Les concentrations de produits pharmaceutiques dans le fleuve Saint-Laurent dépassent parfois des seuils où des effets toxiques sur la faune et la flore sont observables, selon une nouvelle étude montréalaise. Les rivières qui se jettent dans le fleuve ont le même problème.

« D’autres études ont montré qu’il y a des produits pharmaceutiques dans les cours d’eau, y compris au Québec, mais nous avons des données sur cinq ans qui prouvent que c’est une situation chronique, pas un problème ponctuel », explique Sébastien Sauvé, chimiste à l’Université de Montréal, qui est l’auteur principal de l’étude publiée dans la revue Science of the Total Environment.

La seule norme canadienne visant un produit pharmaceutique est cependant respectée. Il s’agit de la carbamazépine, un anticonvulsivant. « Mais pour beaucoup d’autres produits pharmaceutiques, il y a des études de toxicité dans la littérature scientifique, dit M. Sauvé.
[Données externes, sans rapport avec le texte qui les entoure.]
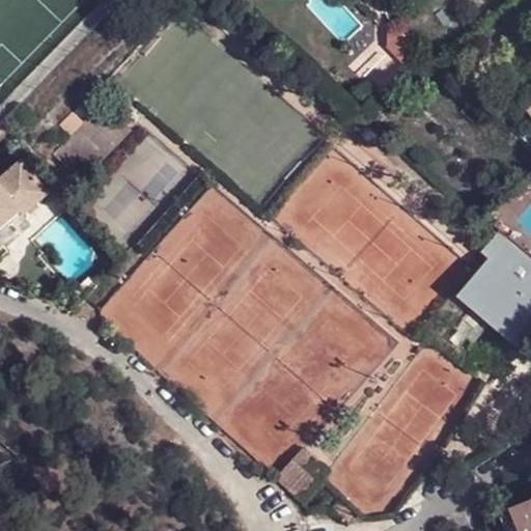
[(138,0),(132,6),(139,21),(151,8),(145,0),(138,0)]
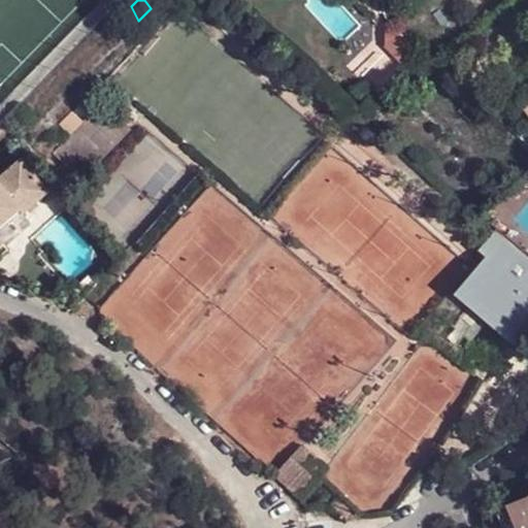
[(160,0),(170,9),(179,0),(160,0)]
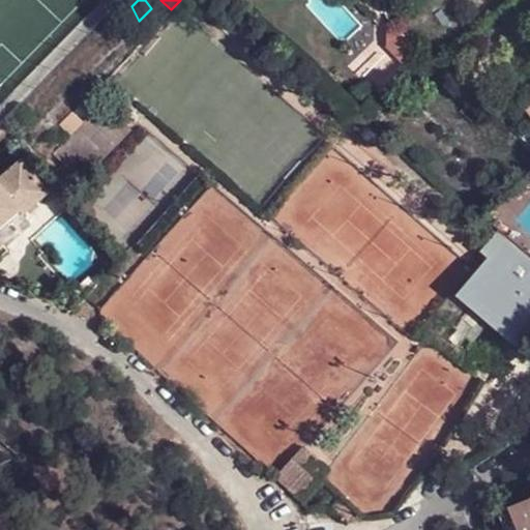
[(419,54),(389,27),(387,28),(386,49),(406,69),(419,54)]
Nous avons calculé un quotient de risque à partir de ces études. » Des concentrations élevées de caféine ont aussi été enregistrées.

Une proportion importante des échantillons des cours d’eau dépasse ce quotient de risque pour l’ibuprofène (28 % des échantillons) et l’anti-inflammatoire diclofénac (59 % des échantillons).
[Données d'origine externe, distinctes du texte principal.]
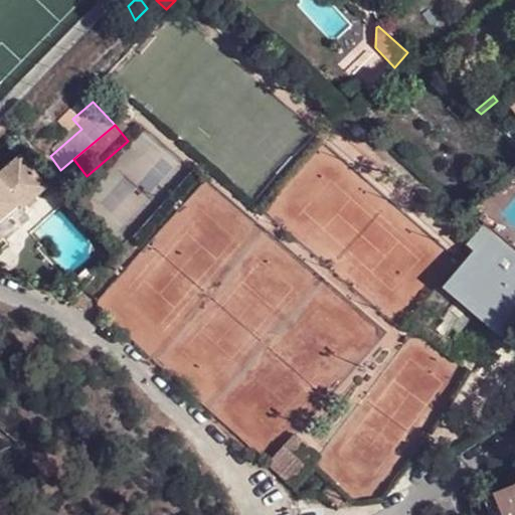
[(12,152),(6,146),(0,152),(0,162),(0,163),(12,152)]
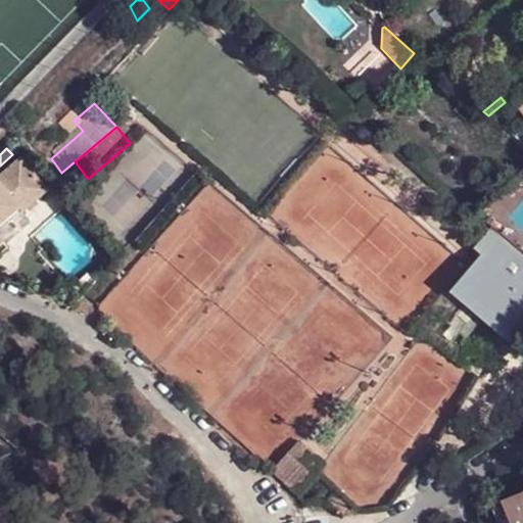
[(0,182),(0,259),(10,251),(0,238),(0,232),(22,214),(26,218),(51,195),(48,191),(52,188),(28,159),(0,182)]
PHOTO FOURNIE PAR MARC-ANTOINE VAUDREUIL

Le navire utilisé lors de la campagne d’échantillonnage

L’unité d’ozonation prévue pour l’usine de traitement des eaux usées de Montréal en 2028 devrait éliminer les molécules pharmaceutiques. Mais dans certaines conditions, une unité d’ozonation peut créer des sous-produits de ces molécules pharmaceutiques, qui sont encore plus toxiques, selon M. Sauvé. « S’il y a beaucoup de débit, par exemple lors de fortes pluies, il se peut que le traitement dans l’unité d’ozonation ne dure pas assez longtemps pour éliminer ces sous-produits. » Il faudrait alors interrompre l’ozonation un certain temps, ou alors créer des bassins de rétention en amont de l’usine.

Organismes en contact

Des échantillonnages ont été faits en aval et en amont de l’endroit où se déversent les effluents de l’usine de traitement des eaux usées de Montréal. En amont, les concentrations de produits pharmaceutiques augmentent lentement à cause des effluents des usines de traitement des eaux des villes de banlieue. Puis, elles ont un pic face à l’endroit où l’effluent montréalais est relâché, vers l’est de l’île.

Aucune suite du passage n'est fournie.